I resti di Babele 4. L’insostituibile essenzialità dei libri

di Antonio Errico

“Anche quando avevamo libri a nostra disposizione, molto tempo fa, non abbiamo saputo trarre profitto da ciò che essi ci davano. Abbiamo continuato come se niente fosse ad insultare i morti. Abbiano continuato a sputare sulle tombe di tutti i poveri morti prima di noi. Conosceremo una grande quantità di persone sole e dolenti nei prossimi giorni, nei mesi e negli anni a venire. E quando ci domanderanno che cosa stiamo facendo, tu potrai rispondere loro: Ricordiamo. Ecco dove alla lunga avremmo vinto noi. E verrà il giorno in cui saremo in grado di ricordare una tale quantità di cose che potremo costruire la più grande scavatrice meccanica della storia e scavare, in tal modo, la più grande fossa di tutti i tempi, nella quale sotterrare la guerra”. Così dice Granger nel finale di quella fiaba terribile che s’intitola Fahrenheit 451, portato allo schermo da Francois Truffaut. Quando il librò uscì, nel 1953, Ray Bradbury aveva trentatré anni.

Qualche tempo fa, quando ne aveva novantatré, in  un’intervista disse che abbiamo troppi cellulari, abbiamo troppo internet, che dobbiamo sbarazzarci di tutti questi aggeggi perché ne abbiamo davvero troppi.

Ad una certa età la mente vede dappertutto, in ogni direzione: vede il passato, il presente, il futuro. Sa comparare, prevedere, leggere i segni tracciati dai tempi. Ad una certa età non si ha più nostalgia, ma una straordinaria capacità di intuizione; gli eventi si percepiscono, si sentono come gli animali che sentono i terremoti. Ad una certa età si  acquisisce una sapienza che impedisce di mentire.

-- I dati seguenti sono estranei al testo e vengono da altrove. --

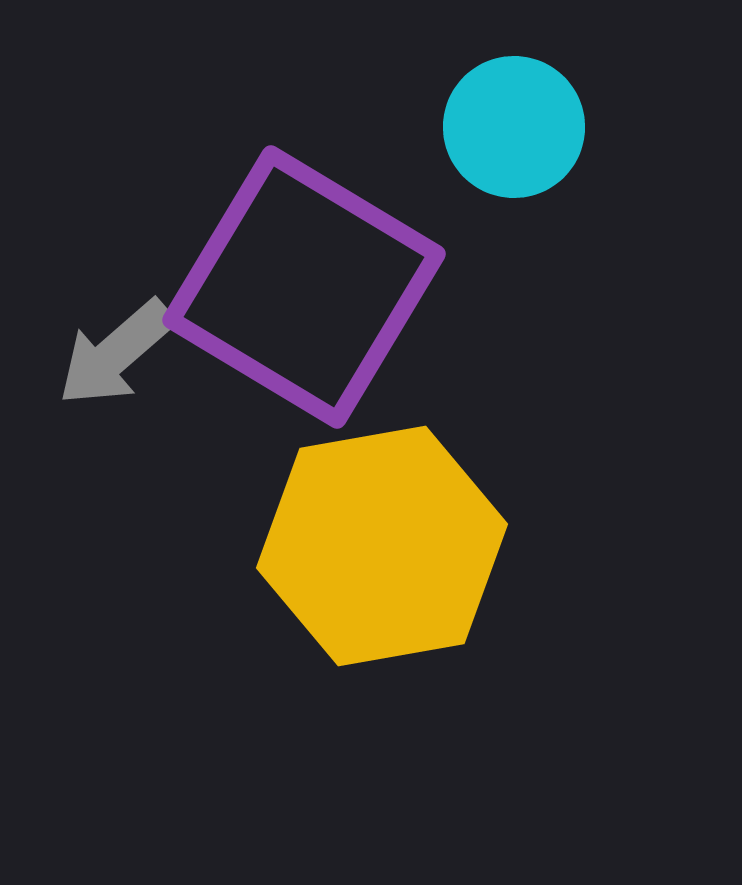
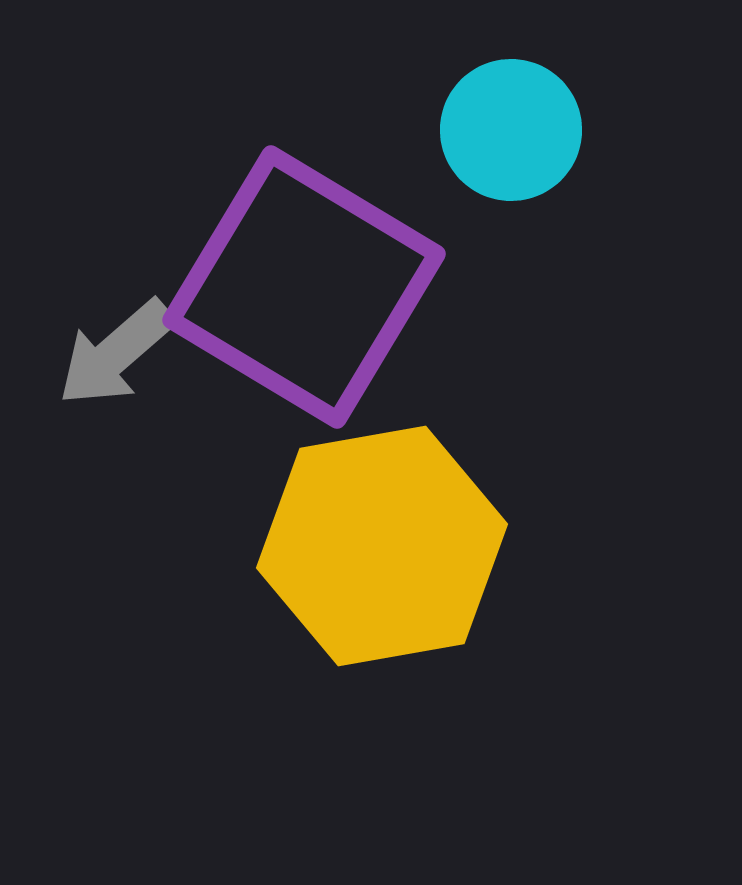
cyan circle: moved 3 px left, 3 px down
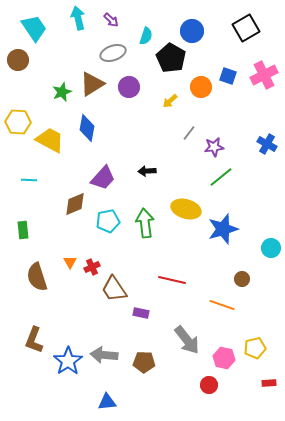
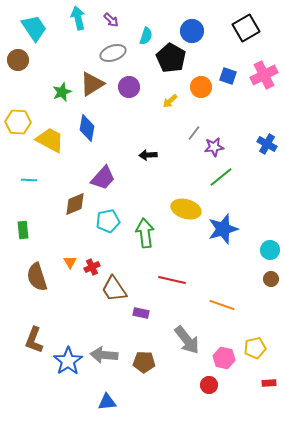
gray line at (189, 133): moved 5 px right
black arrow at (147, 171): moved 1 px right, 16 px up
green arrow at (145, 223): moved 10 px down
cyan circle at (271, 248): moved 1 px left, 2 px down
brown circle at (242, 279): moved 29 px right
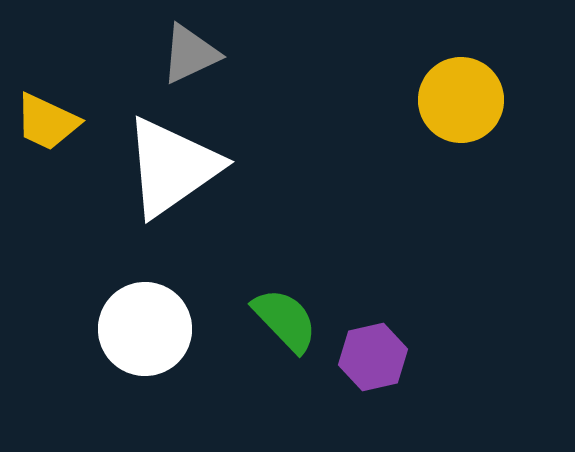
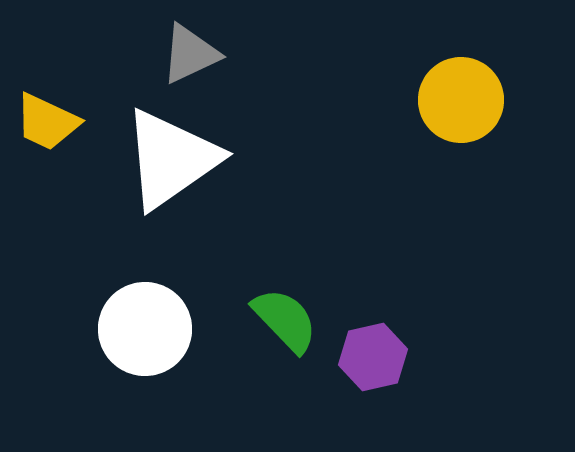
white triangle: moved 1 px left, 8 px up
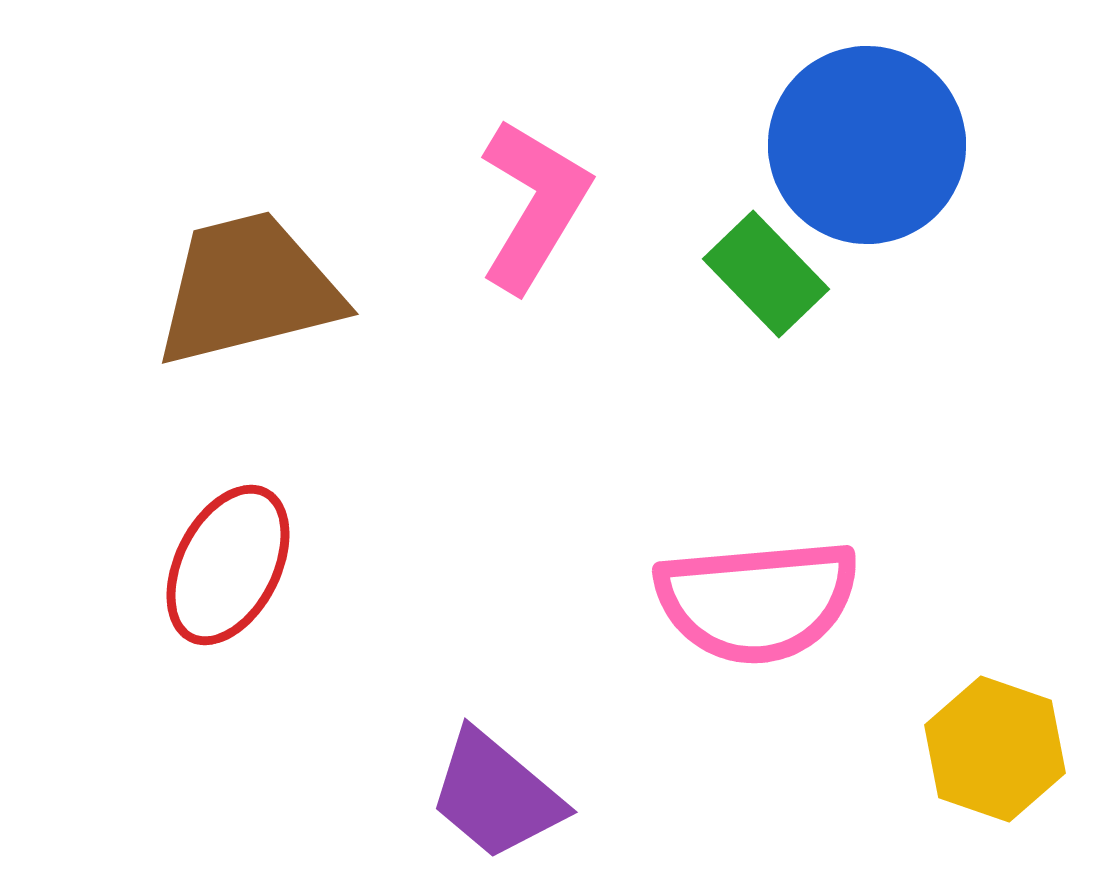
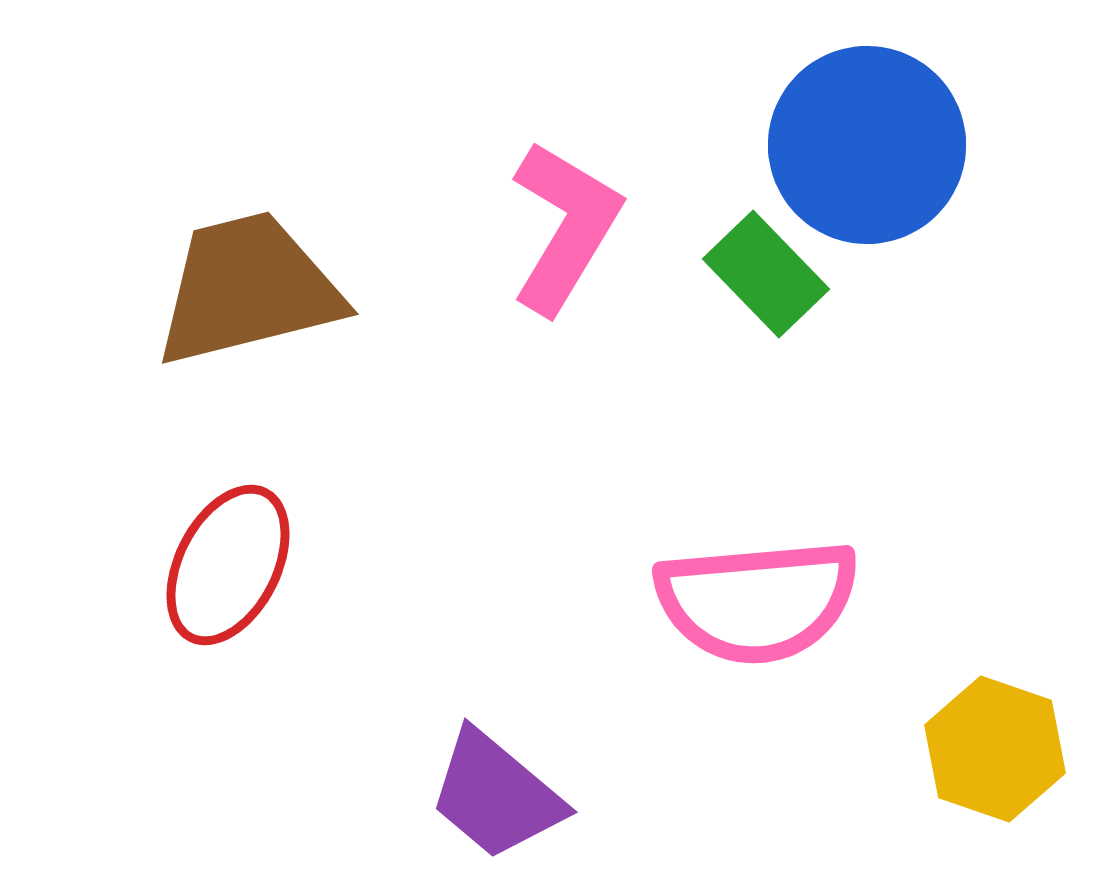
pink L-shape: moved 31 px right, 22 px down
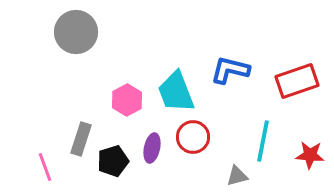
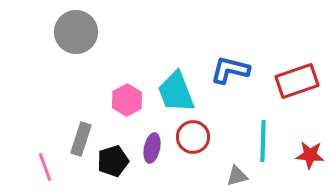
cyan line: rotated 9 degrees counterclockwise
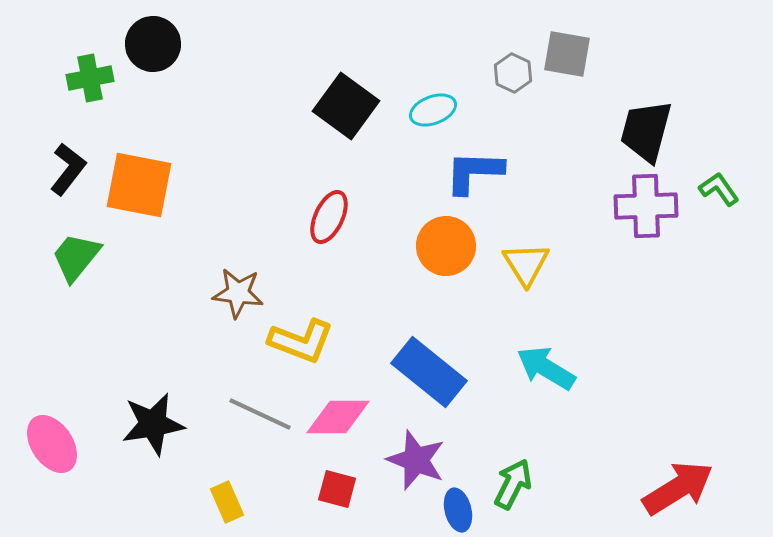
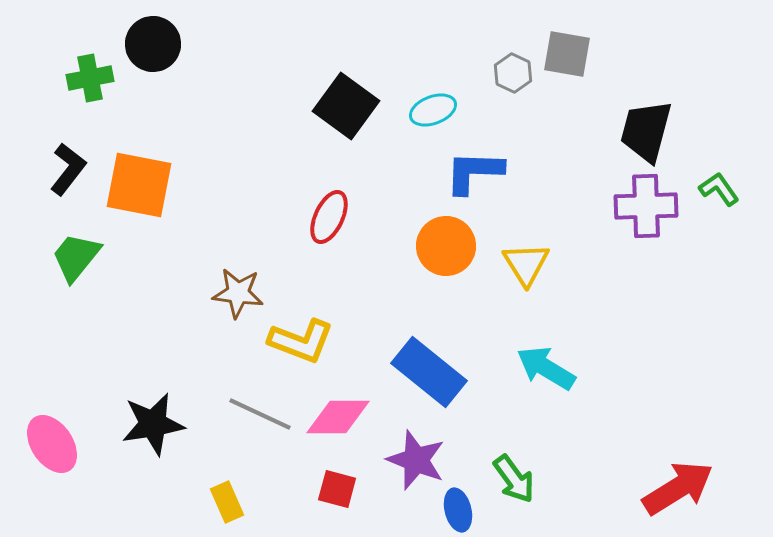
green arrow: moved 1 px right, 5 px up; rotated 117 degrees clockwise
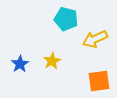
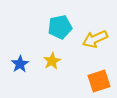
cyan pentagon: moved 6 px left, 8 px down; rotated 25 degrees counterclockwise
orange square: rotated 10 degrees counterclockwise
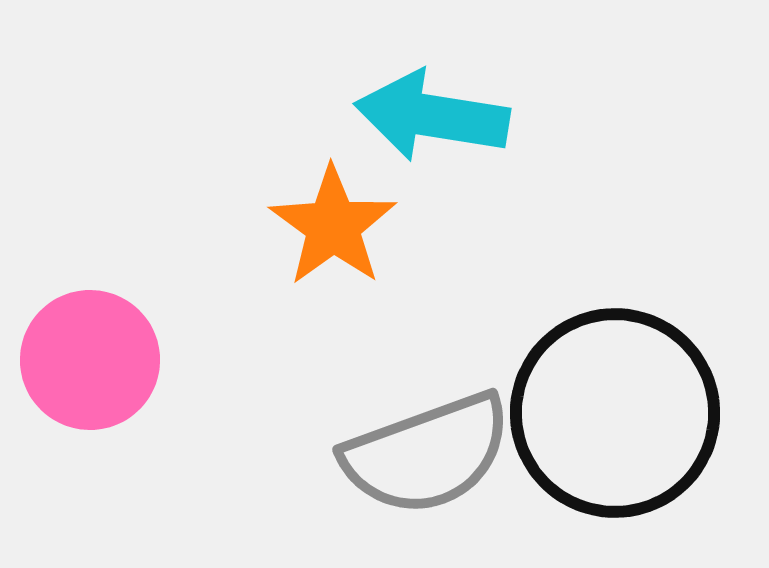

Non si hanno più gli interessi, le ragioni, quel tipo di emozioni che motivano e giustificano la menzogna. Si è distanti da molti condizionamenti, da molte passioni.  Allora Ray Bradbury, alla sua età, avvertiva il pericolo dell’impoverimento, dell’appiattimento del pensiero che l’abuso della tecnologia può provocare. Rilevava il troppo: la sovrabbondanza che genera l’abuso che a sua volta determina una deprivazione di senso e di valore tanto del mezzo quanto del messaggio. Poi,  Marshall McLuhan sosteneva la tesi famosa secondo la quale il mezzo è il messaggio. Di conseguenza esiste  un eccesso di messaggi, che non sempre portano significati. Così Ray Bradbury, quell’uomo che aveva raccontato il pericolo sociale  e la tristezza esistenziale derivanti dalla distruzione dei libri, ribadiva l’essenzialità di una cultura e di una comunicazione che si verificano, si producono e si riproducono attraverso quell’oggetto di carta che i Vigili del Fuoco del suo romanzo provvedevano a bruciare con spaventosa sistematicità. Perché, almeno finora, soltanto i libri consentono di approfondire la conoscenza degli esseri e delle cose.

Talvolta può anche sorgere il dubbio che si tratti di posizioni anacronistiche assunte da chi non ha capito che sono cambiati gli alfabeti, i codici, gli strumenti della comunicazione e della conoscenza. Sì. Il dubbio può venire, ma è falso. E’ un alibi imperfetto.  Forse una prova può essere costituita dal fatto che un signore  al di sopra di ogni sospetto,  durante una conferenza stampa ha detto  di aver vietato l’uso del computer ai suoi due figli  per un tempo superiore a  45 minuti al giorno. Era Bill Gates.

(2016)

[Gli articoli pubblicati in questa rubrica sono una selezione di quella che dal 2010 Antonio Errico tiene, con lo stesso titolo, su “Nuovo Quotidiano di Puglia”.]